Aim of the exercise
Pull out, word for word, every line of the rows from the one containing "List the series" through the last line of the rows, both ends included.

Plotted data images:
------------------------------------------------
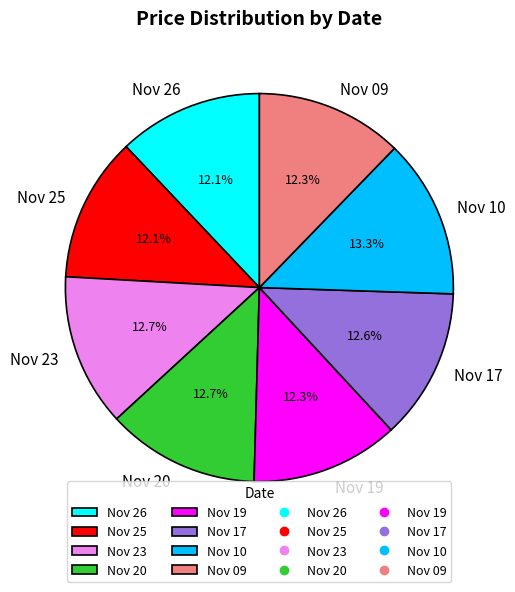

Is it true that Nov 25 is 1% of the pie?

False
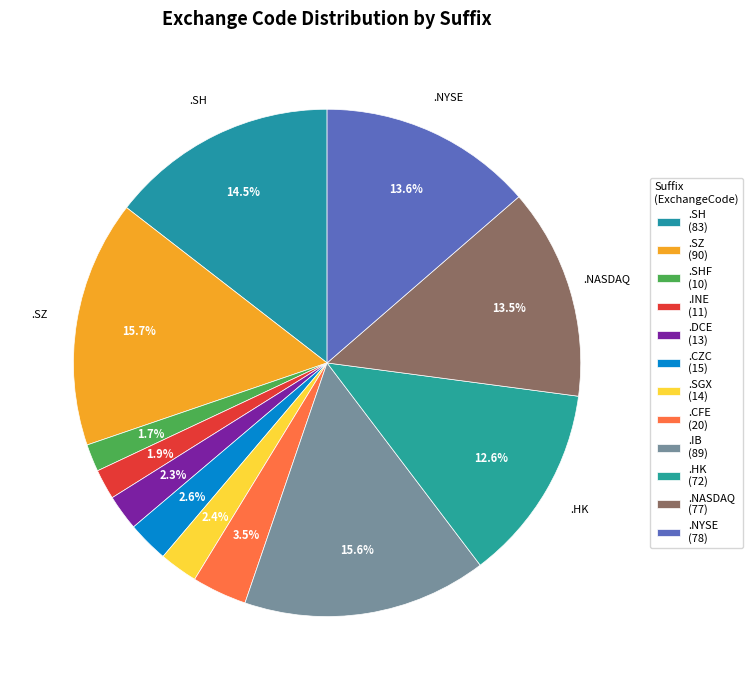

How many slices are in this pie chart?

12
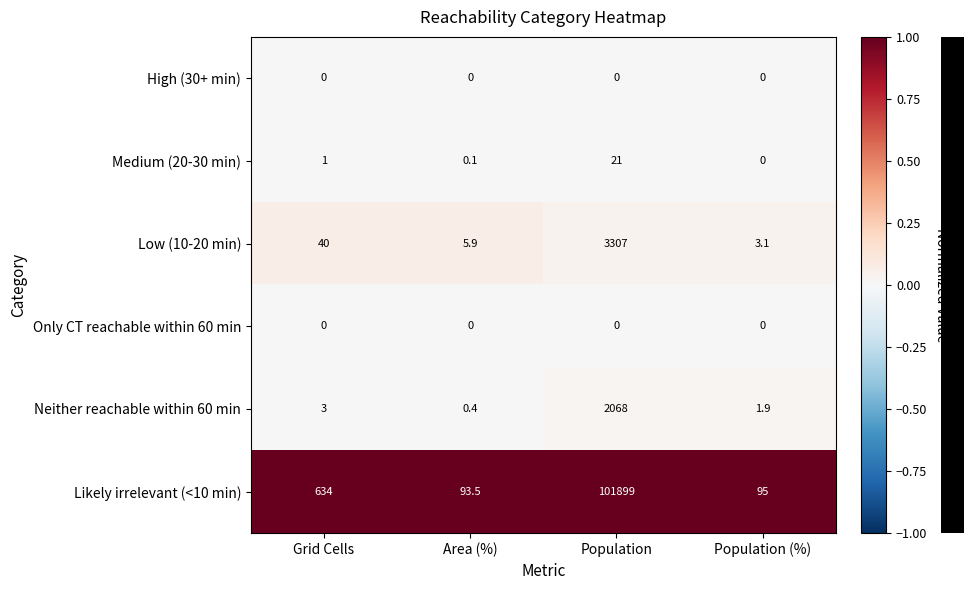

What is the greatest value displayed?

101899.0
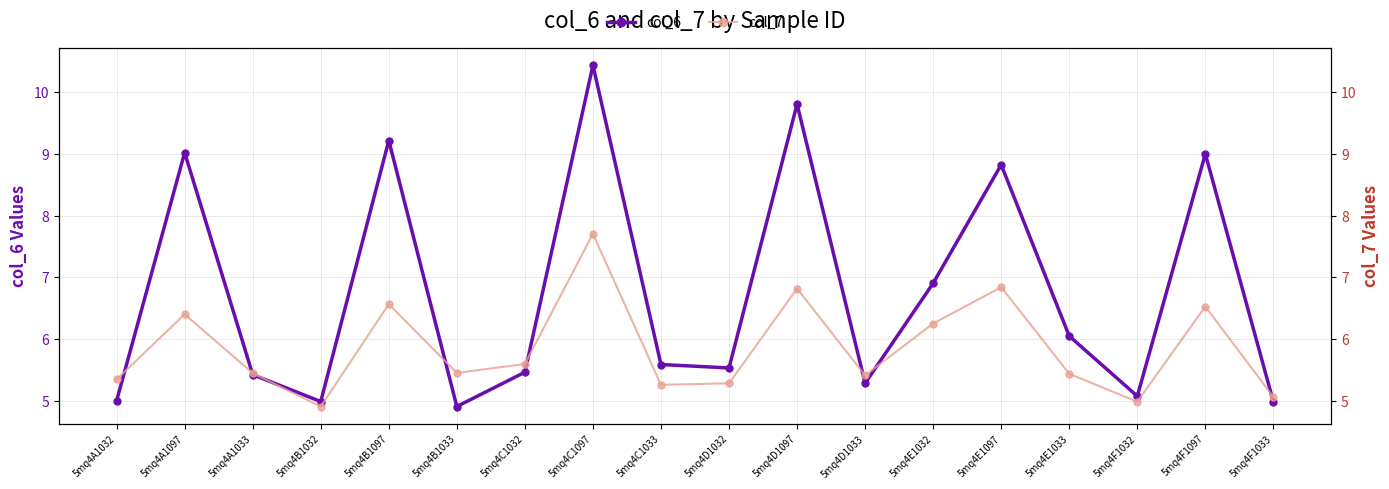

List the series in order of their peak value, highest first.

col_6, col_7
------------------------------------------------
Answer space
List the series in order of their peak value, highest first.

col_6, col_7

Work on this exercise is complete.